Source: Irish Indendent
By: Adrian Weckler

A family in rural Cork has become the first home connected under the state’s €3bn National Broadband Plan.

The O’Connors, a family of five, live in a part of Carrigaline that previously had no reliable broadband available.

“Our youngest son starts school next year and will need a reliable internet connection to convert his schoolwork to braille,” said Brian O’Connor.

“I also work away from home frequently, so having the ability to speak and see each other remotely is going to mean the world to us, as well as helping us have more regular contact with other family members. These are things that many people in other areas might take for granted.”

According to National Broadband Ireland (NBI), the first wave of homes and businesses in Cork and Cavan are currently being connected to high-speed broadband through commercial operators such as Eir, Sky and Vodafone. Homes in Limerick and Galway are to follow in the coming weeks, the company says, with 19,000 due by the end of April and 130,000 due by the end of 2021.

The new service will typically cost from €45 per month for a 500Mbs connection or from €55 for a 1,000Mbs connection. This is cheaper than similar high-speed services in cities, most of which are limited to a single high-speed provider, Virgin Media. Virgin charges €71 per month for a 500Mbs after an introductory six-month discount period.

Rollout plans for other areas of the country can be checked at

However, a timeline for any potential acceleration in the rollout of the National Broadband Plan remains unclear. As it stands, the rollout is not due to be completely finished before 2027.

National Broadband Ireland’s chairman, David McCourt, said that his company is still looking at how to do it in conjunction with Government officials.

“I believe that if Covid gets behind us in the very near future, acceleration seems logical and probable,” he said. “We have a dedicated team looking at all the ways to bring homes from years six and seven right in. The department [of Communications] also has a team looking at it. They both meet every week and they’re working through all the details.

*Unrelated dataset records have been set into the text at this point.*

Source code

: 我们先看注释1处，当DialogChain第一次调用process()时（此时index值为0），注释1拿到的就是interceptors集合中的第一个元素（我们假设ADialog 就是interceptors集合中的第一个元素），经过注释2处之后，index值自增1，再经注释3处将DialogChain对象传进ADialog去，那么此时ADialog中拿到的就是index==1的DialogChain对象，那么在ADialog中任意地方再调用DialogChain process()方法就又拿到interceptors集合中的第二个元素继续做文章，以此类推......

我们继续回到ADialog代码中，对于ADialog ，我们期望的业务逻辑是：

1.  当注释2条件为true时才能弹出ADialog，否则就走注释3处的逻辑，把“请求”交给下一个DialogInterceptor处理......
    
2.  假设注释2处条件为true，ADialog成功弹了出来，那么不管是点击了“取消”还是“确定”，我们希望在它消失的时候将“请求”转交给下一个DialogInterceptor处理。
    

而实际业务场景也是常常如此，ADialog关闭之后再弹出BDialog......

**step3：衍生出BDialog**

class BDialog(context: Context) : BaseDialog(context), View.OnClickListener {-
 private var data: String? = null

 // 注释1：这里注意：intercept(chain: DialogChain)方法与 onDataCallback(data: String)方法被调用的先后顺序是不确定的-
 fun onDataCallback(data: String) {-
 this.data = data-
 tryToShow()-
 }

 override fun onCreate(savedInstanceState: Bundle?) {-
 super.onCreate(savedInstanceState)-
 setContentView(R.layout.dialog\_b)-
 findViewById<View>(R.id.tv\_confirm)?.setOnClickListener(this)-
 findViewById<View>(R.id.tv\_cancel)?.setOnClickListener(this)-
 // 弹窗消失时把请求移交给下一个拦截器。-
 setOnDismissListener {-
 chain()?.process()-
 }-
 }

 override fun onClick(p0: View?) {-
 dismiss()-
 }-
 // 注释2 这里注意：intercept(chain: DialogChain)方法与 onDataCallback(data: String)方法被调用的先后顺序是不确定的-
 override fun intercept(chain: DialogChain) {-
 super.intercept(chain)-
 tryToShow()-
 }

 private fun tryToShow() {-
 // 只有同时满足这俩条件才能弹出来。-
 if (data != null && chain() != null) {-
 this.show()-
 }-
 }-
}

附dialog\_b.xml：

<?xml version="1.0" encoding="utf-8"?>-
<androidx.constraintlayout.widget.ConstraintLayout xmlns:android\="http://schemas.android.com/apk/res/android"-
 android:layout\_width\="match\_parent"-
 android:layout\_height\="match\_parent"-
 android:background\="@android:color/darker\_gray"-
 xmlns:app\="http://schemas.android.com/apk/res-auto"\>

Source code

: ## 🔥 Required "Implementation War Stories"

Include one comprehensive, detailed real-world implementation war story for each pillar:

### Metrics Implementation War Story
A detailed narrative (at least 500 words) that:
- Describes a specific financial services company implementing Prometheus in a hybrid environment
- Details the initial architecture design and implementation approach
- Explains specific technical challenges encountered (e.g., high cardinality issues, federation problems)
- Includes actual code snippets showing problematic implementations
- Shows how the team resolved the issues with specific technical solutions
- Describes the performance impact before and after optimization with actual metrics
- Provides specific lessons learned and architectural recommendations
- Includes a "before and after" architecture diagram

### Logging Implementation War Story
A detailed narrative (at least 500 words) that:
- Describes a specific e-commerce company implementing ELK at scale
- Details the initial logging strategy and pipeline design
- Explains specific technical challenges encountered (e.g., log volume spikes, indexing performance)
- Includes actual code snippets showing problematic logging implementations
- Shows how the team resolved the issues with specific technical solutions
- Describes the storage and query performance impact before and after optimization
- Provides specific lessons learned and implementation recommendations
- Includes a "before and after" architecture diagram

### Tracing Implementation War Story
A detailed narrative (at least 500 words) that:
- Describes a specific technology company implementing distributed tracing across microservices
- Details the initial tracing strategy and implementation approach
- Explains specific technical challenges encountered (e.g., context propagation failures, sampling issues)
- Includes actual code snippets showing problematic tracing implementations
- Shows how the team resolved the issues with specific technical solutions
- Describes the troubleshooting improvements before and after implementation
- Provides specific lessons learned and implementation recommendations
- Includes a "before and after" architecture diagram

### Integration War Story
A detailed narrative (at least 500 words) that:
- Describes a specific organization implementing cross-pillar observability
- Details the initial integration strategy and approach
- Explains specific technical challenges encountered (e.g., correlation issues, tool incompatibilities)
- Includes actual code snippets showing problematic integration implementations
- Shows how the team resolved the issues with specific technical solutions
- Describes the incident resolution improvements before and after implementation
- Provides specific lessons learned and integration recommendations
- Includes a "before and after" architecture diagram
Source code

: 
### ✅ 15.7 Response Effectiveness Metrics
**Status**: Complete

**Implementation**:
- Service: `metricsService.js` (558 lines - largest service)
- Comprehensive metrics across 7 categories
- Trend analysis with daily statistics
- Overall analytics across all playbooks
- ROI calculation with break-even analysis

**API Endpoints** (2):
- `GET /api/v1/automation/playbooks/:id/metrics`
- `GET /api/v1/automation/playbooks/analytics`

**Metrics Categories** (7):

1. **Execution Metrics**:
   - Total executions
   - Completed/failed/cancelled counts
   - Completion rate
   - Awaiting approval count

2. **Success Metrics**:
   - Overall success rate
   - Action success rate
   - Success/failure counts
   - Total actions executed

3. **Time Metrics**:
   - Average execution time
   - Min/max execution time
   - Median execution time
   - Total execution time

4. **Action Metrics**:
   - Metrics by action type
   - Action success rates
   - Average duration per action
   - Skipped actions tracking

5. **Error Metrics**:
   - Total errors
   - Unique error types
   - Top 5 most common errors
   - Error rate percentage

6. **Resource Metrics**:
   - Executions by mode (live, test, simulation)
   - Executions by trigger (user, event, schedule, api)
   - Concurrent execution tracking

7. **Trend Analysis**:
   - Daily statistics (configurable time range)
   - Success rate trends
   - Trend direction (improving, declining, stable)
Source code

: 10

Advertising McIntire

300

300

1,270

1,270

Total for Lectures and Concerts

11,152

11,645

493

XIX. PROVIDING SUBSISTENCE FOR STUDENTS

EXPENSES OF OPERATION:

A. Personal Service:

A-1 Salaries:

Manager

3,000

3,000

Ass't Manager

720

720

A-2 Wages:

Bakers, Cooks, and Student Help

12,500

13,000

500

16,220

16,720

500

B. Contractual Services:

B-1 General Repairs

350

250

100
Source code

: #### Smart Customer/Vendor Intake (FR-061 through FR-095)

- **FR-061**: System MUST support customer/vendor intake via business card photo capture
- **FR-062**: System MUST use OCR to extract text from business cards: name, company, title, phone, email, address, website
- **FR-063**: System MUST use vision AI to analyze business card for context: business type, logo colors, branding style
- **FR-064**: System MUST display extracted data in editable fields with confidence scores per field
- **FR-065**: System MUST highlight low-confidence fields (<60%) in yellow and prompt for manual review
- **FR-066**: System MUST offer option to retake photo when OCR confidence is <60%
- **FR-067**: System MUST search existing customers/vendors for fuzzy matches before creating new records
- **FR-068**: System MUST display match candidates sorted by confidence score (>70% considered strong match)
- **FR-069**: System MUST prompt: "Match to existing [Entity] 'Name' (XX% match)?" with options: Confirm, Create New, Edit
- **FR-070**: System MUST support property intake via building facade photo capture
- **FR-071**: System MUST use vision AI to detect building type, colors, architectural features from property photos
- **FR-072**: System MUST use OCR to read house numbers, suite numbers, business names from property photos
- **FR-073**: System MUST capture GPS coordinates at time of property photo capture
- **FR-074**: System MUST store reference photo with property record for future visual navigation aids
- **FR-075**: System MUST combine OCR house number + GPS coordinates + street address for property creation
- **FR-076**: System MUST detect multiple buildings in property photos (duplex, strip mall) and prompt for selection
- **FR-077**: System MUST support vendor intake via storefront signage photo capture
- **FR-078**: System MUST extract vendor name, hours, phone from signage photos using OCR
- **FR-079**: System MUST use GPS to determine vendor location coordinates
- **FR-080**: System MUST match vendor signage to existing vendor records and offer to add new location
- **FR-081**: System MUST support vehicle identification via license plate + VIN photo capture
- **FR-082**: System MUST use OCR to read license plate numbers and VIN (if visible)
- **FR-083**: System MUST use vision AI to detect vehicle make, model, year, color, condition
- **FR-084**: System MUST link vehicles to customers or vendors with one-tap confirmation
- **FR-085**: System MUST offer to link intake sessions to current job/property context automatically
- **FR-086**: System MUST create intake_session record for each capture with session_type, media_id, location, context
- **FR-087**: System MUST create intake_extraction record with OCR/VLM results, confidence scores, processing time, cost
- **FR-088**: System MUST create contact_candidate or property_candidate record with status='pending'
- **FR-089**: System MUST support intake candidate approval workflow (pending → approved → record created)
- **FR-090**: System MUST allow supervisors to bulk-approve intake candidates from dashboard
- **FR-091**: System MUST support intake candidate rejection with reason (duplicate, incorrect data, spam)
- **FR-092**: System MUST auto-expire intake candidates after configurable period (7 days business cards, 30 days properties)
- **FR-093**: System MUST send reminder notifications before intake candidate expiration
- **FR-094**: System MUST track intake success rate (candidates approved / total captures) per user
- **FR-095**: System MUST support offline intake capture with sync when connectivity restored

“Both groups are hopeful that there’ll be some level of success. I believe they will come up with solutions to bring some amount of those homes forward. But I can’t tell you how many that might be.”

He said that there had already been some acceleration, with a decision to connect over 600 schools ahead of schedule.

Mr McCourt said that demand for the new high-speed broadband through the rural platform might be higher than originally anticipated.

“From what the service providers tell us, it’s more robust than we originally thought,” he said.

“For families and those working from home, there isn’t much of a choice. So I think [demand] will be more robust.”

NBI says that it currently has “operations” underway in all 26 counties, with construction ongoing for 19,237 premises in townlands across Cork, Cavan, Galway and Limerick. The first premises in these counties will be able to start placing orders through their retail broadband operators such as Sky, Vodafone, Pure Telecom and Eir, as well as a dozen smaller regional operators.

NBI says that it expects the number of premises under construction to be in excess of 130,000 by the end of the year, with approximately 70,000 premises available for connection “at prices similar to those available in urban areas”.

33 broadband and phone providers have signed up to sell services on the NBI network, according to the company, with 17 certified as ready to start providing connections to premises once they become available and customer orders are made.

Services will not be limited to broadband, but are likely to also include voice and TV.

“As a transformational project, the National Broadband Plan will connect over 1.1 million people across some 544,000 homes, business, farms and schools where commercial operators do not currently provide high-speed connectivity,” said Environment, Climate and Communications Minister Eamon Ryan.

“The growth in remote working and learning during the pandemic has highlighted how critical access to reliable, high-speed connectivity is to our lives. Today marks a major milestone in the rollout of the National Broadband Plan as we see the first connections and I’m delighted that homes and businesses will soon be able to start placing orders to receive access to world-leading connectivity.”